**REQUIRED WORK**
Print the following lines word for word, leaving out the pictures.

(Spatial layout entries)
- - - -

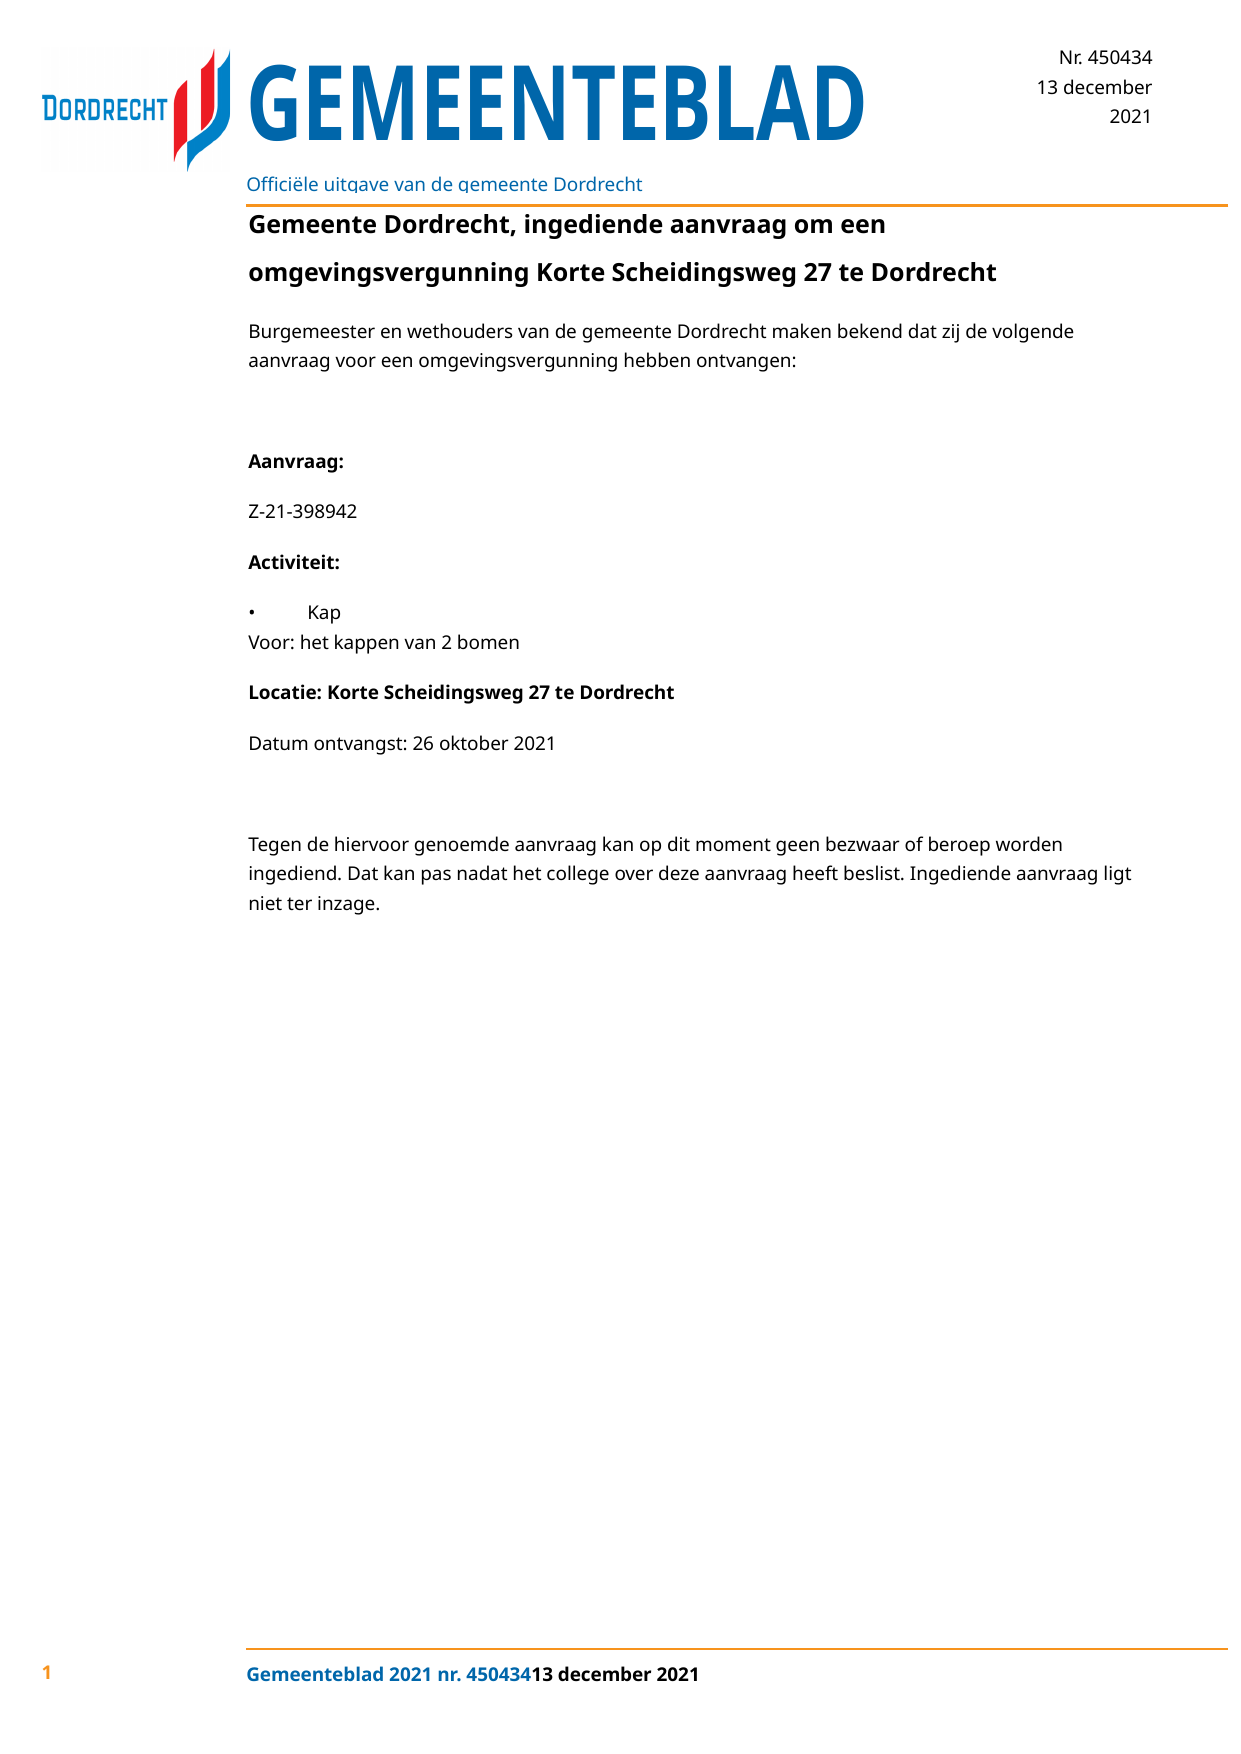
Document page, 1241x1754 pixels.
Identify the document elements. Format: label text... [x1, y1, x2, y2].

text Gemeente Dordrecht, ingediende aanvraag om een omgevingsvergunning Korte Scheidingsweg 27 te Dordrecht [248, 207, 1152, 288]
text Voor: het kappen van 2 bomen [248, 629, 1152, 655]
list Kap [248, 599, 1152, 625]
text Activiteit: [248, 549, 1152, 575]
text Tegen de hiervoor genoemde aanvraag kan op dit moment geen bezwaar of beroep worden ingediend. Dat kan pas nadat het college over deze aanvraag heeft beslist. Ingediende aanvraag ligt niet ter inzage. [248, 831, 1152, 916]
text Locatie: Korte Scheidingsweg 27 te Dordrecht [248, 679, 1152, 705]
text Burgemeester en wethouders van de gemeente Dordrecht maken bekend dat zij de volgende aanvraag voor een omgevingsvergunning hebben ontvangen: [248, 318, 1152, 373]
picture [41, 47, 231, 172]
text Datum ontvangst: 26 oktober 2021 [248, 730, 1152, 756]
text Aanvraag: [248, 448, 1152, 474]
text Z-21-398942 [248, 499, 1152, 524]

- - - -

**EXERCISE ANSWER**
Document page, 1241x1754 pixels.
Identify the document elements. Format: label text... [x1, y1, x2, y2].

text Gemeente Dordrecht, ingediende aanvraag om een omgevingsvergunning Korte Scheidingsweg 27 te Dordrecht [248, 207, 1152, 288]
text Voor: het kappen van 2 bomen [248, 629, 1152, 655]
list Kap [248, 599, 1152, 625]
text Activiteit: [248, 549, 1152, 575]
text Tegen de hiervoor genoemde aanvraag kan op dit moment geen bezwaar of beroep worden ingediend. Dat kan pas nadat het college over deze aanvraag heeft beslist. Ingediende aanvraag ligt niet ter inzage. [248, 831, 1152, 916]
text Locatie: Korte Scheidingsweg 27 te Dordrecht [248, 679, 1152, 705]
text Burgemeester en wethouders van de gemeente Dordrecht maken bekend dat zij de volgende aanvraag voor een omgevingsvergunning hebben ontvangen: [248, 318, 1152, 373]
picture [41, 47, 231, 172]
text Datum ontvangst: 26 oktober 2021 [248, 730, 1152, 756]
text Aanvraag: [248, 448, 1152, 474]
text Z-21-398942 [248, 499, 1152, 524]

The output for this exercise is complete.